Did Mylan find a way to overcharge Medicaid for EpiPen? Senators ask DOJ to find out

Mylan has been fighting for more than a year to block Teva’s generic version of its pricey EpiPen. It recently said it would launch its own authorized generic, in an attempt to appease angry patients and politicians.

But all along EpiPen itself has been classified as a "non-innovator" drug for Medicaid patients--and now, U.S. senators are calling on the Justice Department to find out why.

Sens. Richard Blumenthal, Charles Grassley and Amy Klobuchar, who’ve all urged other government agencies to probe EpiPen pricing, on Wednesday demanded that Attorney General Loretta Lynch investigate EpiPen’s classification under Medicaid.

The classification is important because it determines the rebates drugmakers pay back to state Medicaid programs. For “non-innovator multiple source” drugs--typically generics--the rebate is 13%. For “innovator” products, rebates are a minimum of 23.1%. In essence, generic drugmakers keep a larger share of a drug’s price than branded drugmakers do.

For Mylan, that would mean higher Medicaid revenue from EpiPen, and a bigger profit margin for the product, than if the epinephrine injection was deemed as an innovative drug--both funded by the taxpayer money that supports Medicaid.

“Companies can reap huge profits, at the expense of the states and taxpayers, by misclassifying innovator drugs,” the senators’ letter states.

It's true that the drug inside the EpiPen is a cheap generic. But Mylan has made much of its EpiPen injector design, and the "non-innovator" classification contradicts one of Mylan's defenses of its EpiPen price increases. CEO Heather Bresch has repeatedly said that increased EpiPen sales have allowed the company to spend significant amounts of money to further improve the product.

There’s no question that EpiPen is classified at the lower rebate level under Medicaid. The question is how it ended up on that list. “The … facts suggest that Mylan may have knowingly misclassified EpiPens, potentially in violation of the False Claims Act and other statutes,” the senators’ letter states.

Wednesday’s letter follows a similar request--from the same senators--that the Department of Health and Human Services investigate whether Mylan properly handled Medicaid drug rebates on EpiPen.
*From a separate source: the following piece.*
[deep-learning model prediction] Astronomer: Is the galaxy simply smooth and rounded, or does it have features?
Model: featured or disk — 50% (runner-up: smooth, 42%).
Mylan has said that it followed all laws and regulations governing Medicaid rebates.

Also last week, the attorney general of West Virginia said he was investigating Mylan’s pricing and its bills to the state’s Medicaid program. AG Patrick Morrisey, a Republican, said Mylan could face a potential Medicaid fraud action under state law, depending upon the evidence he uncovers.
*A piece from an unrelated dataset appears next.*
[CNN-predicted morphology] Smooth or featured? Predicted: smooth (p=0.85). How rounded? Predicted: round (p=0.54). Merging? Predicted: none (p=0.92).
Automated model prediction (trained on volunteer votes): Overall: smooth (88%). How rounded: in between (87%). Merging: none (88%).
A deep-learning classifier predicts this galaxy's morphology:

Klobuchar, Blumenthal and fellow senator Kirsten Gillibrand raised the Medicaid rebate question last month with CMS. After discovering EpiPen had been misclassified, they called on HHS to look into “the circumstances of the EpiPen misclassification” and to investigate whether other drugs had been misclassified in the same way.

This latest EpiPen letter adds to the growing stack of missives calling for one agency or another to investigate Mylan and its EpiPen price increases, which hiked the sticker on the epinephrine injectors by more than 400% over a 5-year period. And it comes just after a hearing convened by the House Committee on Oversight and Government Reform, at which Bresch testified about EpiPen sales, costs and marketing.

The committee is probing further now, seeking internal documents to back up Bresch’s claims--particularly now that the company has disclosed calculations that suggest the EpiPen profits she quoted to Congress were understated by about two-thirds.